**Text shown:**
━━━━━━━━
Every four years, the Gregorian calendar observers what is known as a leap year, a year with one day extra than the previous three years, or than the next three. This is because the solar year (how long it takes the earth to complete an entire orbit of the sun) is almost 6 hours longer than the standard 365 days calendar year.

Solar vs Gregorian Time

There is however a small issue with leap years. The original rule of adding a leap day every fourth year ever so slightly overcompensates for the time difference, as the solar year is 365.2422 days long. With leap years the average year has 365.25 days, which is 0.0078 days too many! Also, our planets spin is slightly irregular, meaning that some [solar] days are slightly longer [as in milliseconds!] than others, whilst others are slightly shorter.

TimeYou might think that there really isn’t any point in worrying about 0.0078 days, as it would take over 128 years before all those tiny bits of days added up to make an entire day. However if we ignored the 0.0078 days, in 23,376 years we would have lost so much time, the seasons would have completely reversed, as there would be a huge 6 months of time distortion!

To solve the problem, clever scientists have worked out that if we miss out three leap days (omitting three leap years) every 400 years, then the average calendar year becomes 365.2425 days long. However this still leaves a 0.0003 day (or 25.92 second) difference each 400 year cycle – 0.0648 seconds every year. A relatively insignificant amount, but all the same, we want to be accurate, so a solution has been found!

Leap Seconds

Every so often we also get a leap second. Due to the irregularity of the movement of the earth, it is impossible to construct a precise schedule for these seconds.

23:59:60 - a leap secondLeap seconds are added in as and when they are needed, so the Gregorian measure of time should never be more than one second out of sync with the measure of time linked to the earth’s orbit.

Sometimes leap seconds are positive, meaning they add to time, and they can also [in theory] be negative.
━━━━━━━━
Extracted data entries

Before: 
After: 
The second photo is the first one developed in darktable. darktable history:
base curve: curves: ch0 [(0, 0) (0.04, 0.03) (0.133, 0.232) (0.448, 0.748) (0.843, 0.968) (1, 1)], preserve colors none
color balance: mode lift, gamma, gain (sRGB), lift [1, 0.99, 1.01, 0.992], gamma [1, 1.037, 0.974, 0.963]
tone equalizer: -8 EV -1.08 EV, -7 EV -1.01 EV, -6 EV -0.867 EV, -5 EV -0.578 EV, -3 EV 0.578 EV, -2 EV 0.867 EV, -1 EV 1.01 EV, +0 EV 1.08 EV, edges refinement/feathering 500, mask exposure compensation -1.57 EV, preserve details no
━━━━━━━━
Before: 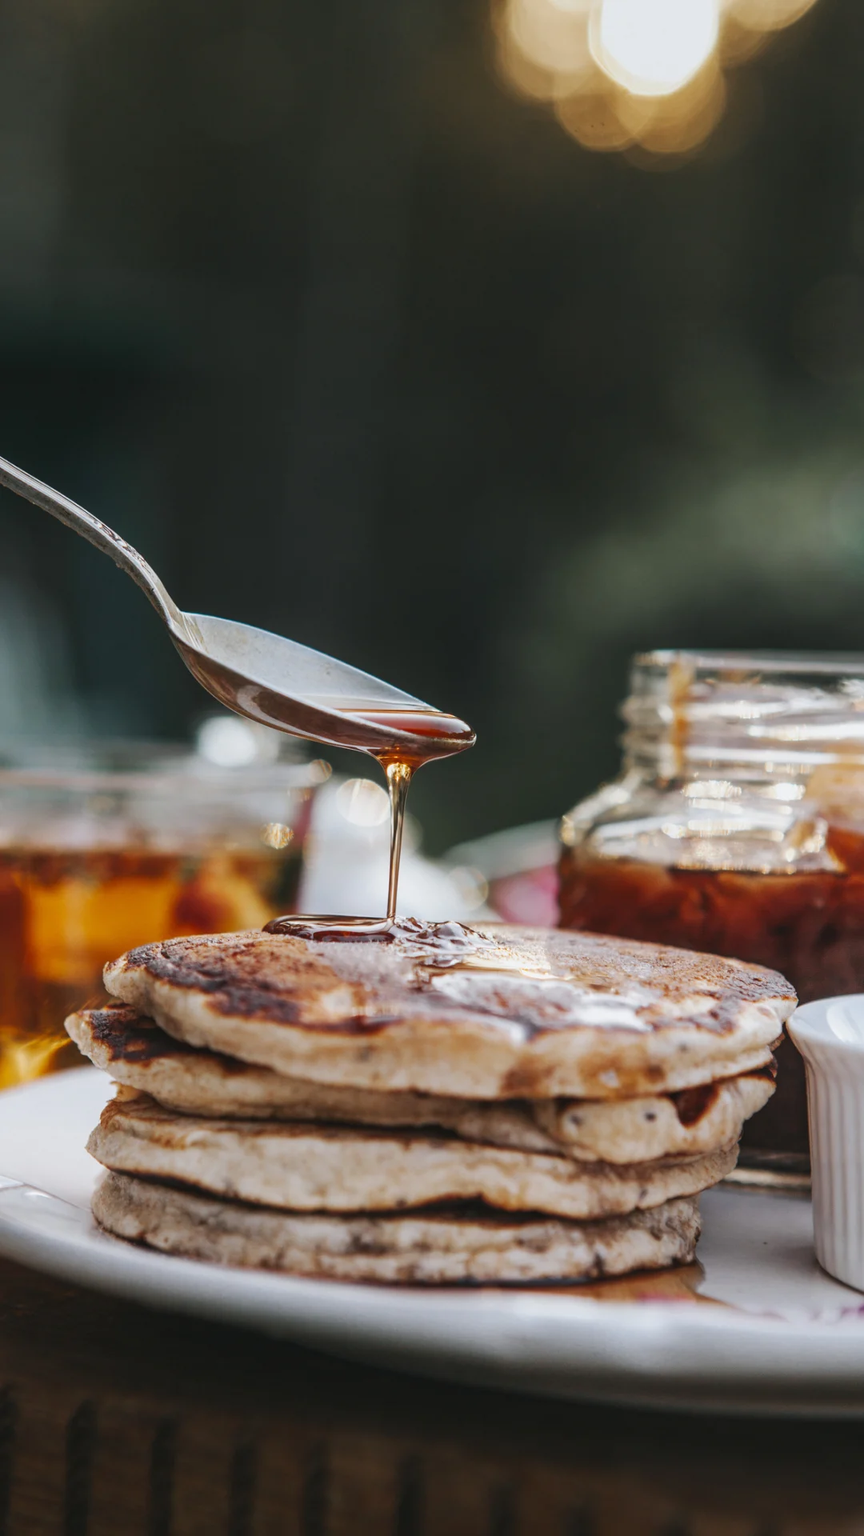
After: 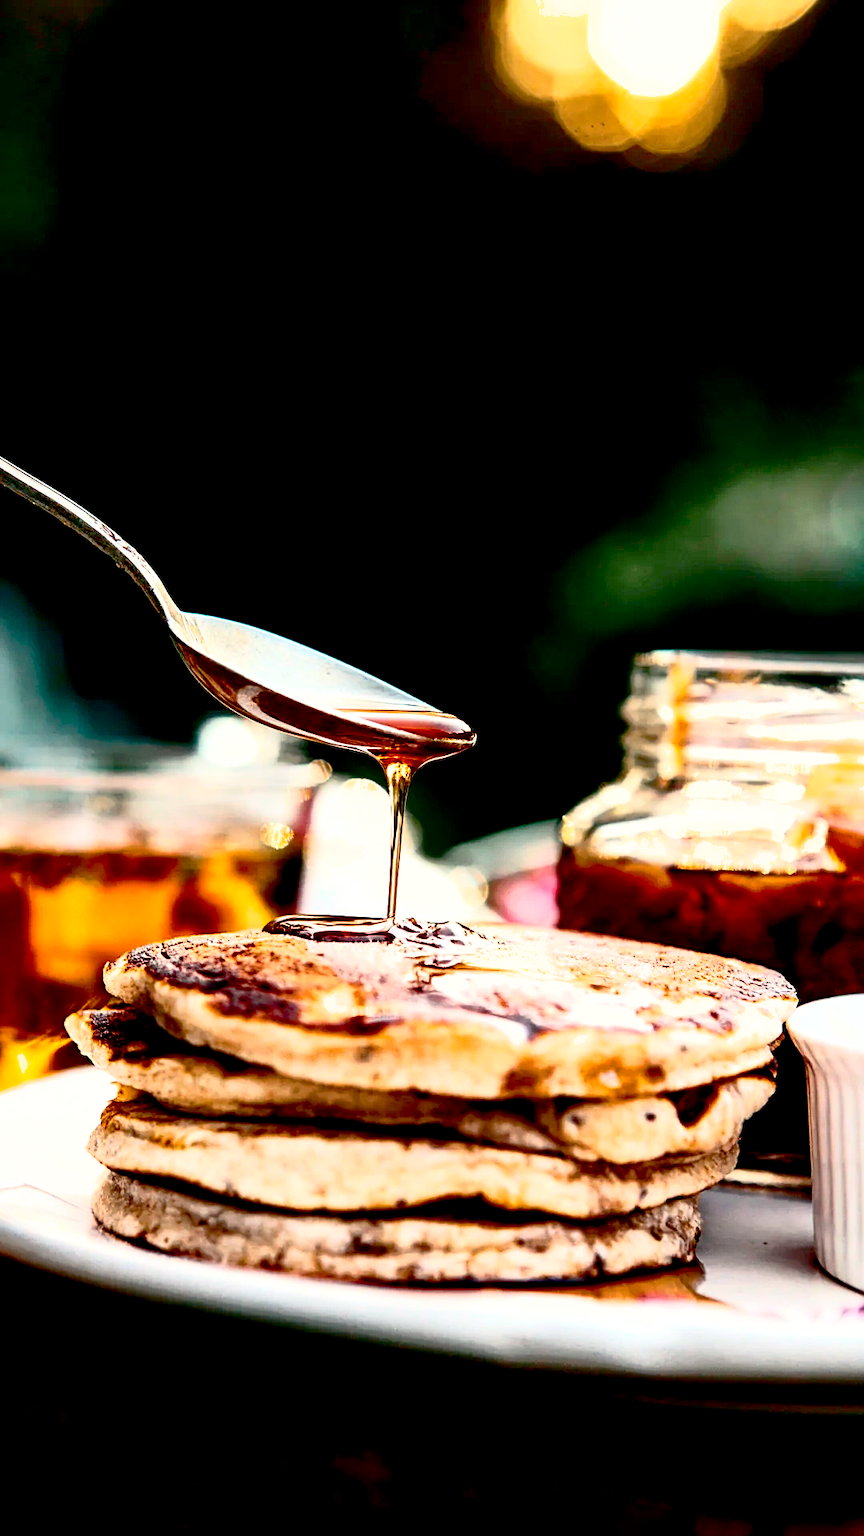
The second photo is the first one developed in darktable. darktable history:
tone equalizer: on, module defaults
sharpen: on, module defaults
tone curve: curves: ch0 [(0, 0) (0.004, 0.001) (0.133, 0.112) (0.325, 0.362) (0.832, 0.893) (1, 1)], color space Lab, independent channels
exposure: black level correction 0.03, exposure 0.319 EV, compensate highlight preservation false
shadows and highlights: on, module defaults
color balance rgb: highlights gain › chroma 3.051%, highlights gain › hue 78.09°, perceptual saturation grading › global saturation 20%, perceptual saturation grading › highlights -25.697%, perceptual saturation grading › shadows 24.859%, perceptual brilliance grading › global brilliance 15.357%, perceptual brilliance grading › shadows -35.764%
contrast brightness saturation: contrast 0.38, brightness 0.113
━━━━━━━━
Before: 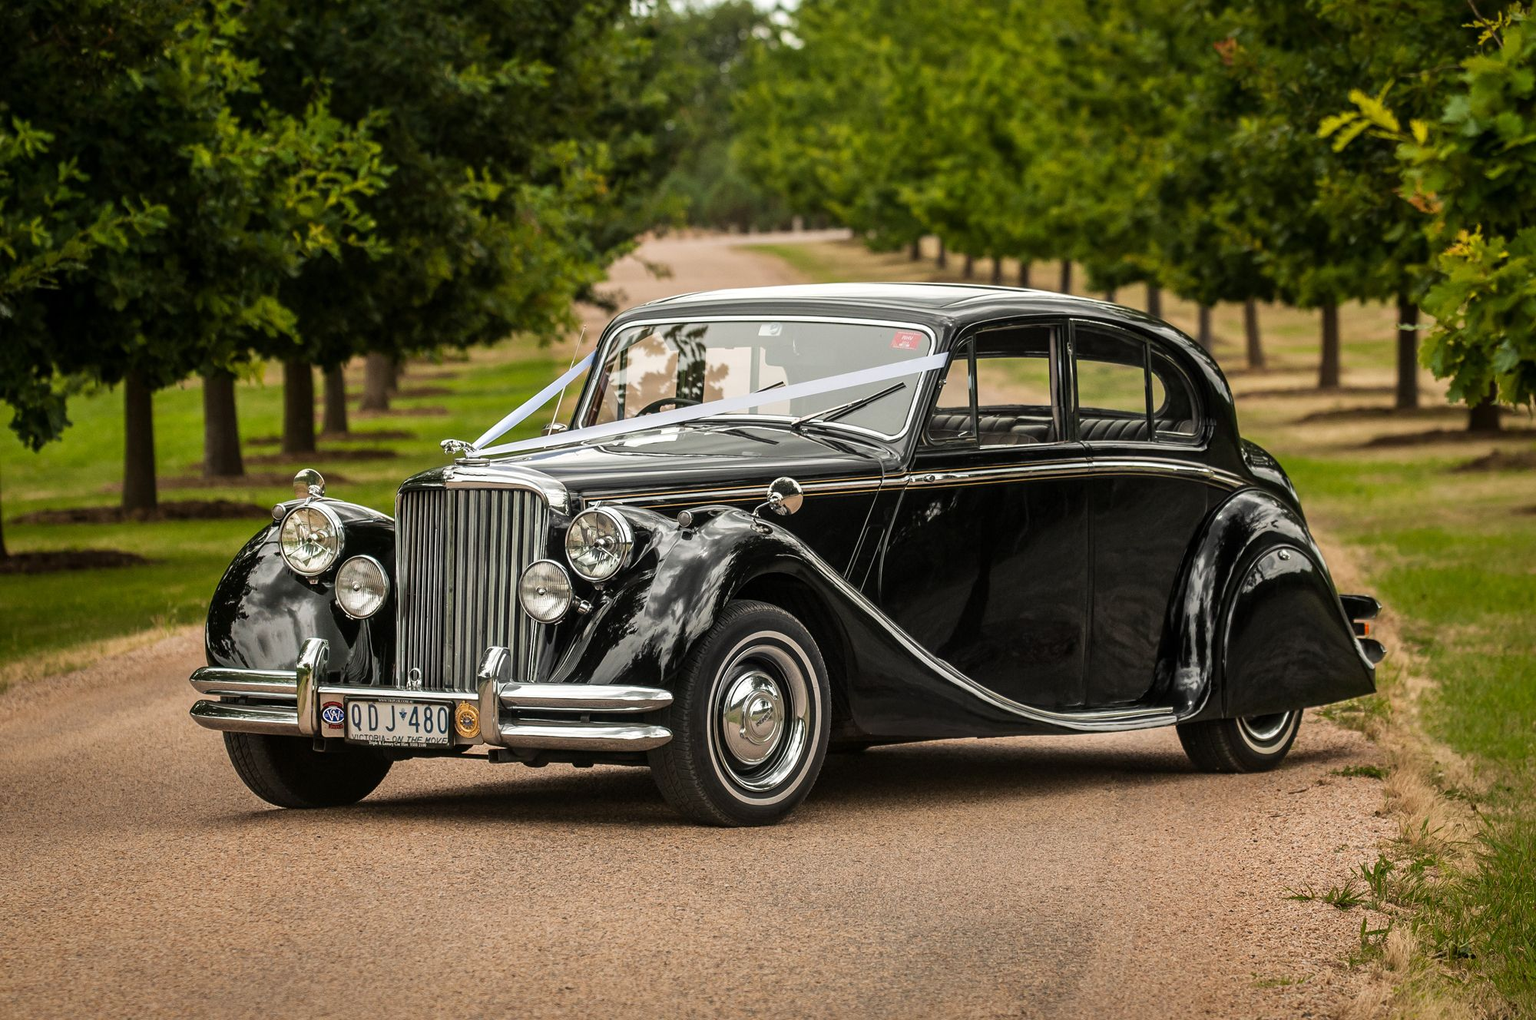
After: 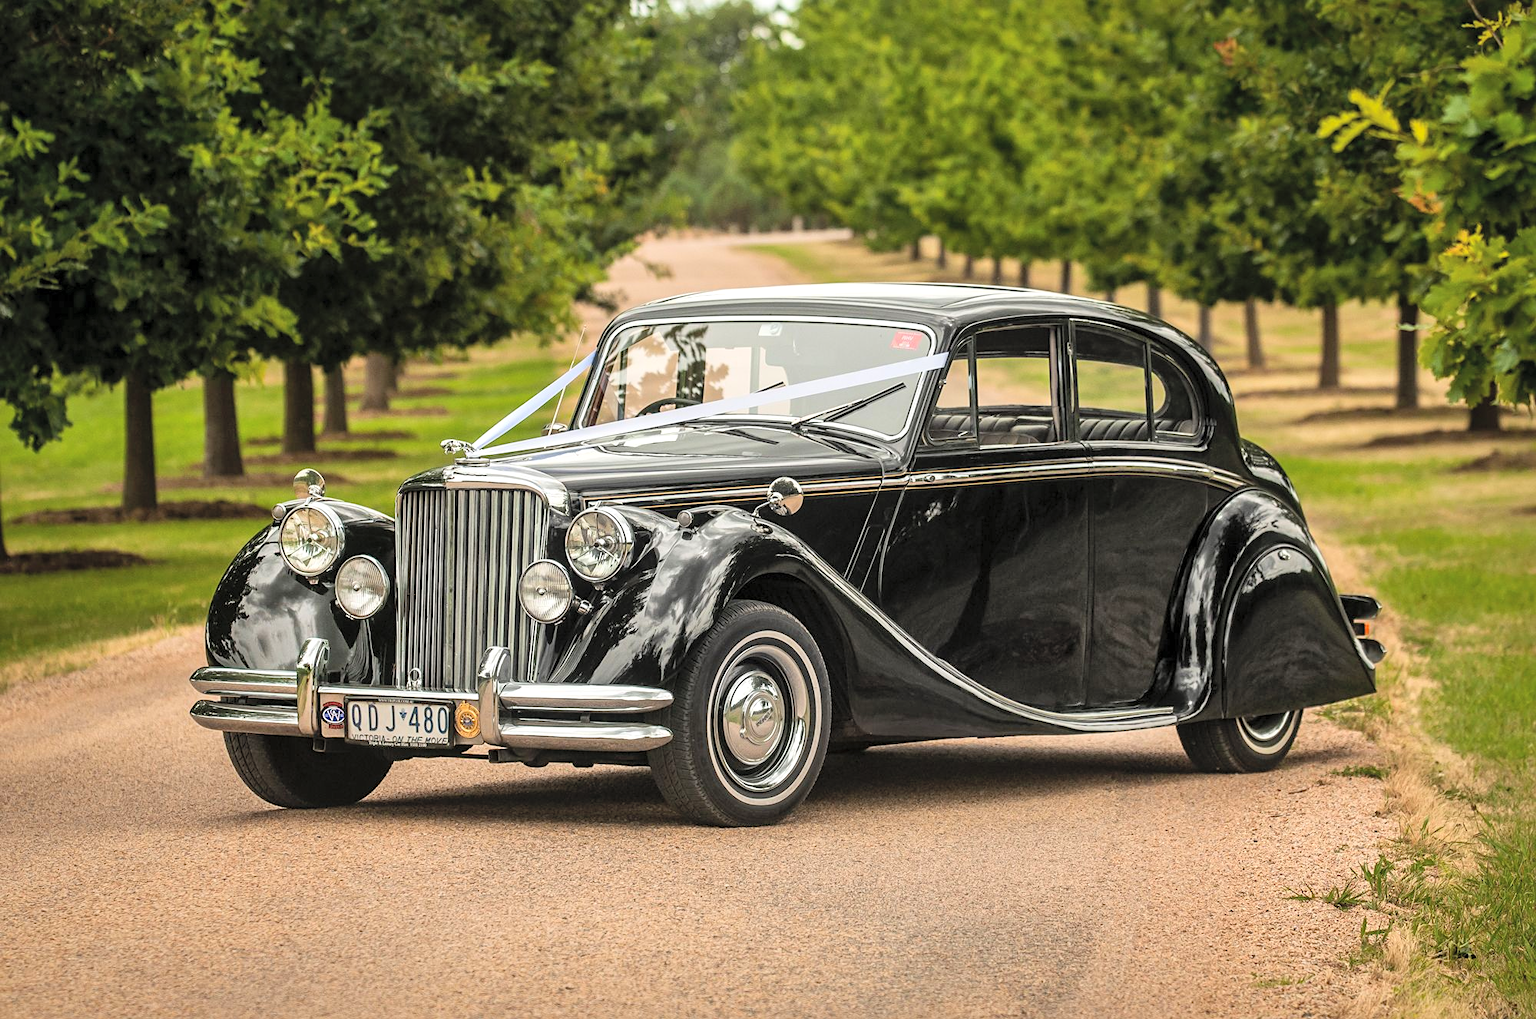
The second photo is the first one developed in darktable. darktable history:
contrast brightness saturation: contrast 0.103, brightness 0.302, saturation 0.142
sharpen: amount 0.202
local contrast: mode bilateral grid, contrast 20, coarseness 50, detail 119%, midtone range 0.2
━━━━━━━━
**The task:**
Answer these questions from the text on leap years:
1. How many days long is the solar year?
2. If three leap days are skipped every 400 years, how long does the average calendar year become?
3. Why is it impossible to set a precise schedule for leap seconds?

**Output of the exercise:**
1. 365.2422 days.
2. 365.2425 days.
3. The earth's movement is irregular.